Ирина Аркадьевна долго на меня смотрела не отвечая, потом задумчиво покачала головой:
— Вот вы, молодежь, все смысла ищете, и чтобы этот смысл обязательно в действии проявлялся…
— А как же без действия?! — быстро сказал я. — В бездействии никакого смысла быть не может.
— Подожди, — остановила она меня. — Во-первых, и в бездействии может. Но не об этом сейчас. Я ведь не просто так говорю, так ты послушай. Мне старик, как вы его называете, вот что сказал, когда я ему о действии: мол, так сидеть нельзя, а нужно что-то делать, действовать. Так вот, знаешь, что он мне ответил? Он мне вот что сказал: «А вы знаете, что такое — действие? Знаете, что самое-то настоящее действие тогда, когда внутри покой». Понимаешь теперь: когда внутри покой. Не успокоенность и не равнодушие — нет! — а когда покой. Я тоже сначала спросила: какой покой? А он мне: «Как это — какой?! Высокий». И ничего объяснять больше не стал. Да я и не спрашивала — и так понятно. Так что — как ты там ни думай, а он совсем не простой человек. Только жаль его.

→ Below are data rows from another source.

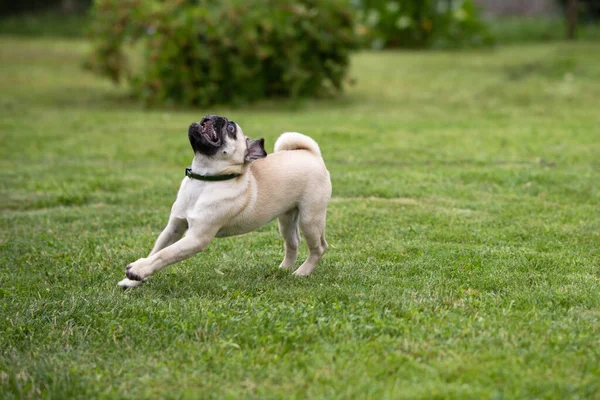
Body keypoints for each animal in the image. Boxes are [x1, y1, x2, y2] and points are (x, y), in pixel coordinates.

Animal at [119, 114, 330, 290]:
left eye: (230, 128)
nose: (214, 116)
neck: (204, 179)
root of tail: (311, 154)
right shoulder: (174, 228)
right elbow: (156, 251)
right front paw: (132, 281)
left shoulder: (197, 238)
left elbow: (164, 255)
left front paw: (138, 270)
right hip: (286, 219)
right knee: (293, 242)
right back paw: (284, 269)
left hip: (310, 219)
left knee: (319, 248)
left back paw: (302, 272)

— Почему жаль, если не простой? — со слабой иронией спросил я.
Но Ирина Аркадьевна иронии замечать не хотела (или не заметила):
— А потому, что одинокий.. И не только, как говорится, внутри, это дело такое… а вообще одинокий, я бы сказала — абсолютно. Я так чувствую в себе, и ты не смейся. Я чувствую, что, может быть, во всем мире для него ни одной родной души не найдется.
— А… вы? — чуть невнятно и с осторожностью сказал я.
— Я? Да что я? Я сама… И потом, это сейчас, потому что ему все все равно и он как бы все окончил. А если бы раньше, то и я — чужая. Может быть, и чужее других. Я ведь одинокая… тоже. А он… он другим жил, ему, может быть, ч е л о в е к и не нужен был… рядом. Да что ты меня выспрашиваешь! — почти с болью воскликнула вдруг она. — Ничего я толком не знаю.
Она опустила голову и сидела так, кажется, несколько минут: не просто расстроенная, а какая-то замороженная как будто, словно вдруг, внезапно, потеряла самого близкого себе на свете человека.